RT- PCR protocol as previously described by Amer et al. (2013), targeted to N gene, by using a commercial kit (My Taq One-Step RT-PCR Kit) according to kit instructions. Primers used were (F: TGGATCAAGATTAGAGTTGGC, R: CCTTGTCCATTCTTCTGACC), expected length of the amplified sequence was 236 bp. Positive control RNA was included ready to use in the kit.

The PCR products were separated by 1.5% agarose gel electrophoresis (AppliChem, Germany, GmbH). A gene ruler 100bp DNA ladder (Fermentas, Thermo, Germany) was used to determine the fragment size. The gel was scanned by a gel documentation system (Alpha Innotech, Biometra) then the data was analyzed through computer software.

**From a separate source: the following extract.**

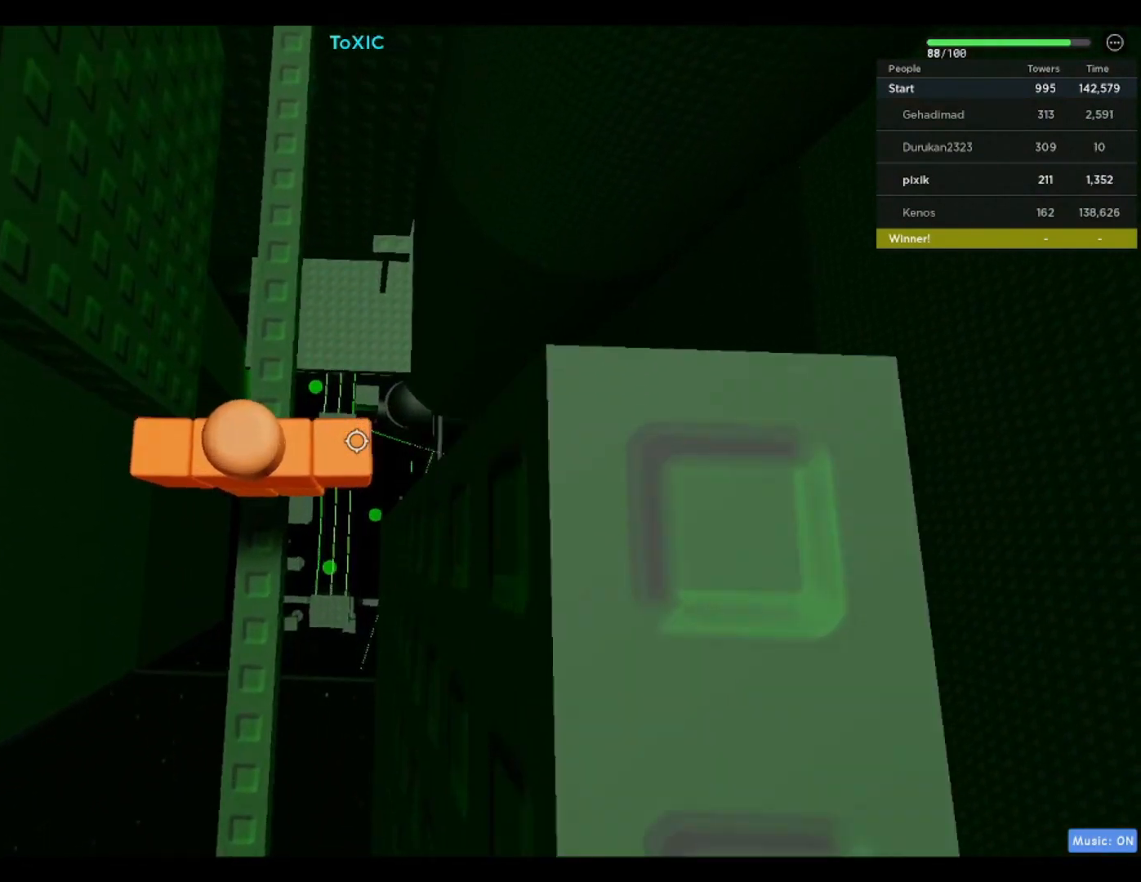
{"keys": [], "events": []}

One representative sample of PCR products was purified using the QIAquick PCR Product extraction kit. (Qiagen, Valencia). Bigdye Terminator V3.1 cycle sequencing kit (Perkin-Elmer) was used for sequencing using Applied Biosystems genetic analyzer (HITACHI, Japan), to check the sequence identity; a BLAST® analysis (Basic Local Alignment Search Tool) was initially performed (Altschul et al., 1990). Then, the phylogenetic tree was constructed using MegAlign module of Lasergene DNA Star version 12.1 by maximum likelihood (Tamura et al., 2013).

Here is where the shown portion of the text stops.